On 2014-12-05 08:28, Axb wrote:
On 12/05/2014 05:20 PM, Kris Deugau wrote:
Axb wrote:
On 12/05/2014 01:15 AM, Ian Zimmerman wrote:
On Thu, 04 Dec 2014 22:41:13 +0100,
Axb <[email protected]> wrote:
Axb> To be able to create usable rules, several times/day I need feeds
Axb> to spit *at least* +150k/day. As I don't have the data....
150k of what? Bytes? Emails?
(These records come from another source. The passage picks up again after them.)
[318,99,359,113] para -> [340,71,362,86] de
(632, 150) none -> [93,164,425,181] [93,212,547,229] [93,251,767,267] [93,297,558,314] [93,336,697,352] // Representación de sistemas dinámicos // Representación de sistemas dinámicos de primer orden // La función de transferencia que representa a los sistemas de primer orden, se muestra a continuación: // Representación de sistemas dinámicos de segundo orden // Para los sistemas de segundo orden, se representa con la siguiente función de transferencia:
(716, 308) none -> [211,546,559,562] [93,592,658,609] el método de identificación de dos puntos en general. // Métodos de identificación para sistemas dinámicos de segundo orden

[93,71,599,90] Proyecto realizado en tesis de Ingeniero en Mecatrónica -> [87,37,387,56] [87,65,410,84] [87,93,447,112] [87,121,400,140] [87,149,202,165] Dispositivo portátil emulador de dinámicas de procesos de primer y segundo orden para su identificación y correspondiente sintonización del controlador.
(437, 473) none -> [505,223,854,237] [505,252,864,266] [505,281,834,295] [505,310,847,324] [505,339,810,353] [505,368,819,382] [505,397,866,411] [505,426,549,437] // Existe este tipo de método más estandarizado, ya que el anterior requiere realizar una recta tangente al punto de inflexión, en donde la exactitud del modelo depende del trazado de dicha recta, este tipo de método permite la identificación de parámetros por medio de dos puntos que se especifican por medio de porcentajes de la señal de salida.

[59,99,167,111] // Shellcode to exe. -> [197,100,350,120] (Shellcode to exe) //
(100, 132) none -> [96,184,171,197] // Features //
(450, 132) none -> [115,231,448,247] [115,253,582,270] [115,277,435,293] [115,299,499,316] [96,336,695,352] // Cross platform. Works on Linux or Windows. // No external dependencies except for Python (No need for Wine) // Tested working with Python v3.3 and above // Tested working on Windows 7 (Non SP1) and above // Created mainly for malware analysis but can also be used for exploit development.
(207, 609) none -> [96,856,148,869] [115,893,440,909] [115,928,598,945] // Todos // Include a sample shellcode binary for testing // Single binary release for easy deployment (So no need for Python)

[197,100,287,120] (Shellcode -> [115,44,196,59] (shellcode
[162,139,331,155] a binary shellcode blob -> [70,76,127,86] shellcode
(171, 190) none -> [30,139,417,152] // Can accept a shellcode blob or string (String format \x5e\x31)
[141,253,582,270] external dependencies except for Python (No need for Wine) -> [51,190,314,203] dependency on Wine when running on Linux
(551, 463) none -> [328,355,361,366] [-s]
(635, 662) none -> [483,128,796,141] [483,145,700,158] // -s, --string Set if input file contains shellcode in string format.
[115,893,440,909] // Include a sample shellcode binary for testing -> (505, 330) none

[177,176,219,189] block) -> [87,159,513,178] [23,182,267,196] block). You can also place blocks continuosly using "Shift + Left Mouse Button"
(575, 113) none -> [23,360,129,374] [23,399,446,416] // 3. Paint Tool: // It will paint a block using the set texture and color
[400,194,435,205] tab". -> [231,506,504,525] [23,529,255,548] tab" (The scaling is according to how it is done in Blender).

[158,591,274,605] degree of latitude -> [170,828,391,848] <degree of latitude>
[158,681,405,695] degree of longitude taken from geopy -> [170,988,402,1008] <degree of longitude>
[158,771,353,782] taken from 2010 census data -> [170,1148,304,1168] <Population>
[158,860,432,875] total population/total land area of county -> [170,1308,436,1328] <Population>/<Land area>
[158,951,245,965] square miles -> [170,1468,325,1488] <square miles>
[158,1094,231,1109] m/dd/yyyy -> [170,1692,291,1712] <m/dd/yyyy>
Tokens?
Sorry, thought this was obvious...
SOUGHT type rule generation extracts txt strings from spams so it means
+150k spams/day
It seems to work reasonably well for me with ~2-3K each ham and spam,
and even provides a handful of subrules even with ~225 spam subtype
messages. (I generate a number of sets of rules with different subtypes
of spam.)
It's probably not nearly as *effective* as it could be with larger
working sets.
Agreed.
... I use about 5-15k from the last 8 hrs (amount varies dramatically) per rule
gen run *for local* use, but that's hardly representative for global coverage.
Add LKML to your large batch of training email and I bet you get "interesting"
results, at best.
And one must always remember that one person's spam is another person's ham.
{o.o}